Problem 1:
According to the passage on Oxfam and Unilever, why did Oxfam and Unilever, together with the Ford Foundation, collaborate on the Enhancing Livelihoods Fund? Answer in one to three sentences.
Problem 2:
Carry on the passage on Oxfam and Unilever from the point where it ends.

Oxfam and Unilever
Oxfam and Unilever have been partnering for over 20 years to contribute to a fairer and more socially inclusive world.
A partnership rooted in labour rights
Oxfam’s journey with Unilever began almost 20 years ago, with discussions about a multinational company’s role in reducing poverty leading to a joint study in Indonesia exploring the impact of Unilever’s operations on poverty. This led to collaborative programmes in Unilever’s agricultural supply chain and a rich dialogue between the two partners on workers’ rights.
In 2010, after allegations highlighted serious labour issues in Unilever’s supply chain, Oxfam proposed an independent ‘gap analysis’ study of working conditions in Vietnam to which Unilever agreed. Oxfam’s findings highlighted low wages, disempowered workers, gender discrimination and more. The ground-breaking study was the accelerator for Unilever’s work on fair compensation.
Innovating to improve farmers’ livelihoods
To explore the best ways of improving conditions in Unilever’s extended agricultural supply chains, Oxfam and Unilever, together with the Ford Foundation, collaborated on the Enhancing Livelihoods Fund (ELF). Between 2015-20, ELF worked with Unilever’s supply chain partners to improve their social impact in sourcing from smallholder producers across value chains from cocoa to vetiver. We did this while aiming to minimise risk for smallholders, empower women in the supply chain and improve working conditions. Some of the lessons from ELF influenced wider work, for example, in the way Unilever now collaborates with other stakeholders to support smallholder farmers.

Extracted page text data
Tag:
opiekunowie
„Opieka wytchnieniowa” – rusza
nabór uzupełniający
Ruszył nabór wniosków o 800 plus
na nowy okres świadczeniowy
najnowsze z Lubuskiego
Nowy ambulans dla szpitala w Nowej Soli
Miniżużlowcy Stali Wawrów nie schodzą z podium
...
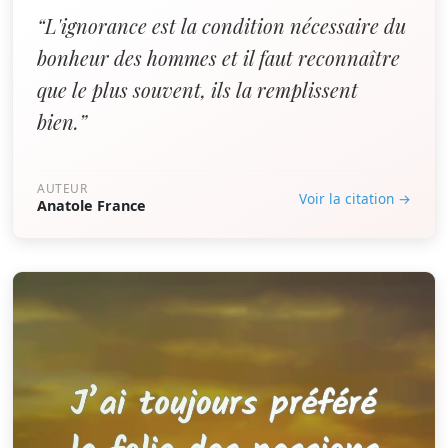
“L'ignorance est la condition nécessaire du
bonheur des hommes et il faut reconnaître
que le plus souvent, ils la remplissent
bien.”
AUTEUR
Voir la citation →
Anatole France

Answer area 1:
They collaborated on the Enhancing Livelihoods Fund to explore the best ways of improving conditions in Unilever's extended agricultural supply chains.

Answer area 2:
Boosting living wage in a national supply chain
In contrast to the broad approach taken in ELF, the Malawi Tea 2020 programme focused on a specific supply chain in a single country. Along with 21 signatories (governments, trade unions, tea producers and companies like Unilever), the programme aimed to create a competitive and profitable Malawian tea industry where workers earn a living wage and smallholders earn a living income. This involved working at both ends of the value chain: in Malawi, by removing barriers to collective bargaining and in the UK, by engaging and holding tea brands to account on sustainable procurement.
A new way to promote handwashing
On the humanitarian front, we brought together Oxfam’s experience in public health response with Unilever’s Lifebuoy soap brand’s marketing and behaviour change expertise. And we created an innovative behaviour change programme to promote effective handwashing in communities affected by emergencies. The programme, Mum’s Magic Hands (MMH), has achieved up to 45% increase in rate of handwashing. MMH has been a central component of Oxfam’s emergency responses in Nepal, the Philippines, Syria, Jordan, Uganda, Pakistan and more – most recently being used to reach almost 12 million people (directly and indirectly) as part of our Covid-19 response.
Unilever is proud of our long-standing partnership with Oxfam, which has supported us in our ambition to enhance the livelihoods of millions in our supply chain. Working with Oxfam has undoubtedly encouraged us to make ambitious commitments in many areas. We look forward to expanding our partnership further as we implement our new social strategy over the next decade.”
Rebecca Marmot, Unilever’s Chief Sustainability Officer.